Philippe Askenazy Directeur de recherche au CNRS, auteur des Décennies aveugles : emploi et croissance 1970-2010 (Seuil, 2011)
“Les entreprises ne peuvent répondre à toutes les obligations”

Les sanctions financières à l’encontre des entreprises ne répondant pas aux nouvelles obligations d’emploi de jeunes en alternance, de maintien des seniors, etc., marquent-elles un renouveau des politiques publiques ?

En aucune manière. Ces outils ont déjà été pensés pour protéger – ou inciter à – l’emploi de travailleurs handicapés ou de seniors. Depuis 1987, les entreprises comptant moins de 6 % de travailleurs handicapés dans leurs effectifs paient une contribution à l’Agefiph. La contribution Delalande, créée en 1987 et disparue en 2008, soumettait à une taxe les entreprises licenciant les seniors. La nouveauté est la généralisation de ces sanctions, chacune poursuivant un objectif différent : l’emploi d’apprentis, l’égalité professionnelle…

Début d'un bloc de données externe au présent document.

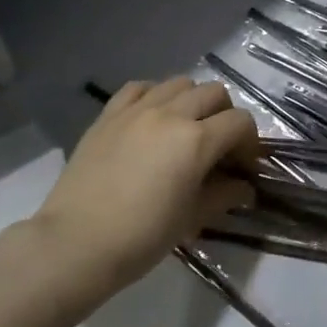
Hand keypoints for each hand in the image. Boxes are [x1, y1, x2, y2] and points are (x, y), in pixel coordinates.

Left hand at [35, 78, 258, 301]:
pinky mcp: (109, 114)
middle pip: (214, 93)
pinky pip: (139, 88)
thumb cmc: (142, 237)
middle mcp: (170, 113)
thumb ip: (223, 196)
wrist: (76, 243)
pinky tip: (152, 119)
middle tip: (218, 147)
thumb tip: (244, 188)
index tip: (243, 167)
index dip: (249, 143)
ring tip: (184, 130)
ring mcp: (136, 109)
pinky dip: (154, 96)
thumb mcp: (191, 218)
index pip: (240, 122)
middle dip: (225, 116)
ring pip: (179, 83)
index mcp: (196, 140)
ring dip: (192, 101)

Quels résultats en attendre ?

Les enseignements ne semblent pas avoir été tirés de l’« expérience » Delalande. Elle a été supprimée à cause des effets pervers de la sanction, les entreprises ayant fini par restreindre les embauches ou par licencier leurs salariés avant qu’ils ne deviennent seniors. Au contraire, la généralisation de la politique de sanction laisse penser que ses promoteurs croient pouvoir anticiper les effets pervers au moment même de la mise en œuvre. Cela me laisse sceptique.

Pourquoi ?

Multiplier les obligations d’emploi sur des publics différents, c’est risquer une cannibalisation des dispositifs les uns par les autres. Les entreprises ne peuvent répondre à toutes les obligations et arbitreront entre les publics. Pour qu’une politique de sanction agisse sur les réallocations d’emplois, ce qui n’est pas gagné, elle doit viser un public cible. Je crains que le gouvernement ne crée des dispositifs complexes ne facilitant pas le travail des DRH et, au final, sans effet. Tout cela révèle un défaut de réflexion sur les interactions entre les dispositifs de la politique de l’emploi.

Que voulez-vous dire ?

Pourquoi l’apprentissage des jeunes non qualifiés ne décolle-t-il pas ? Parce que les incitations, financières et fiscales, sur les contrats d’apprentis sont concurrencées par les allégements de charges sur le salaire minimum : les entreprises préfèrent donc recruter un candidat expérimenté au smic. Seul l’apprentissage des diplômés du supérieur se développe, car leur recrutement coûte moins cher que celui de jeunes cadres… Manipuler le marché du travail ne garantit pas des créations d’emplois. Mais les experts français n’arrivent pas à sortir de cette approche mise en œuvre, depuis les années 90, par des gouvernements de droite comme de gauche, sous différentes formes : allégements ou exonérations de charges, incitations et, aujourd’hui, sanctions financières.

Propos recueillis par A. F.

539 millions d’euros ont été recueillis en 2010 au titre de la pénalité sur le handicap.

Un joli pactole à côté des 50 millions d’euros encaissés cette même année auprès des entreprises n’ayant pas respecté leurs obligations de maintien dans l’emploi des seniors.